**About this task:**
Below are the records; collect from them each line containing the string "Oval".

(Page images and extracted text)

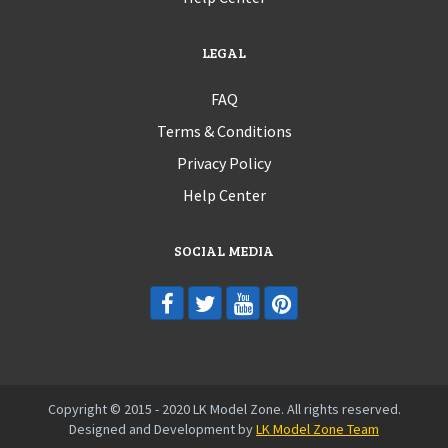
LEGAL
FAQ
Terms & Conditions
Privacy Policy
Help Center
SOCIAL MEDIA
Copyright © 2015 - 2020 LK Model Zone. All rights reserved.
Designed and Development by
LK Model Zone Team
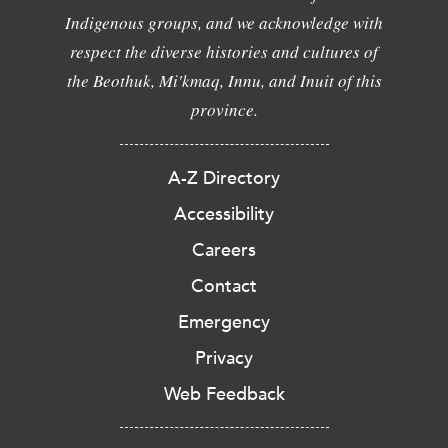
Indigenous groups, and we acknowledge with
respect the diverse histories and cultures of
the Beothuk, Mi'kmaq, Innu, and Inuit of this
province.
A-Z Directory
Accessibility
Careers
Contact
Emergency
Privacy
Web Feedback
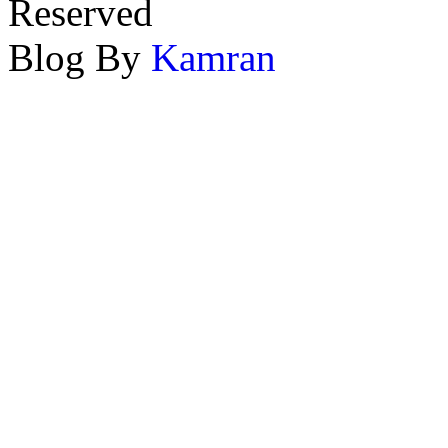
Reserved
Blog By
Kamran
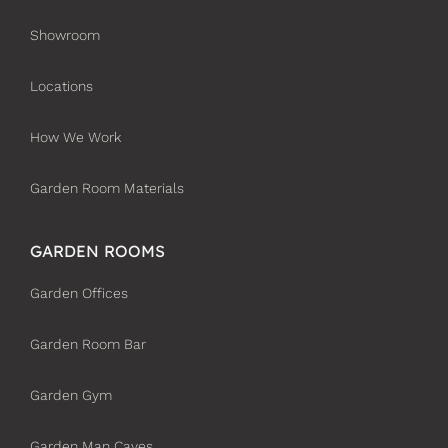
Showroom
Locations
How We Work
Garden Room Materials
GARDEN ROOMS
Garden Offices
Garden Room Bar
Garden Gym
Garden Man Caves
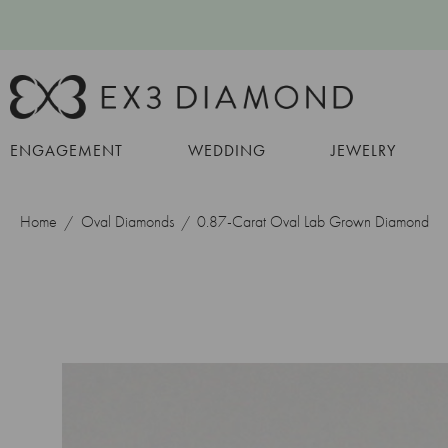
ENGAGEMENT
WEDDING
JEWELRY
Home
Oval Diamonds
0.87-Carat Oval Lab Grown Diamond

**Your response:**
Oval Diamonds
0.87-Carat Oval Lab Grown Diamond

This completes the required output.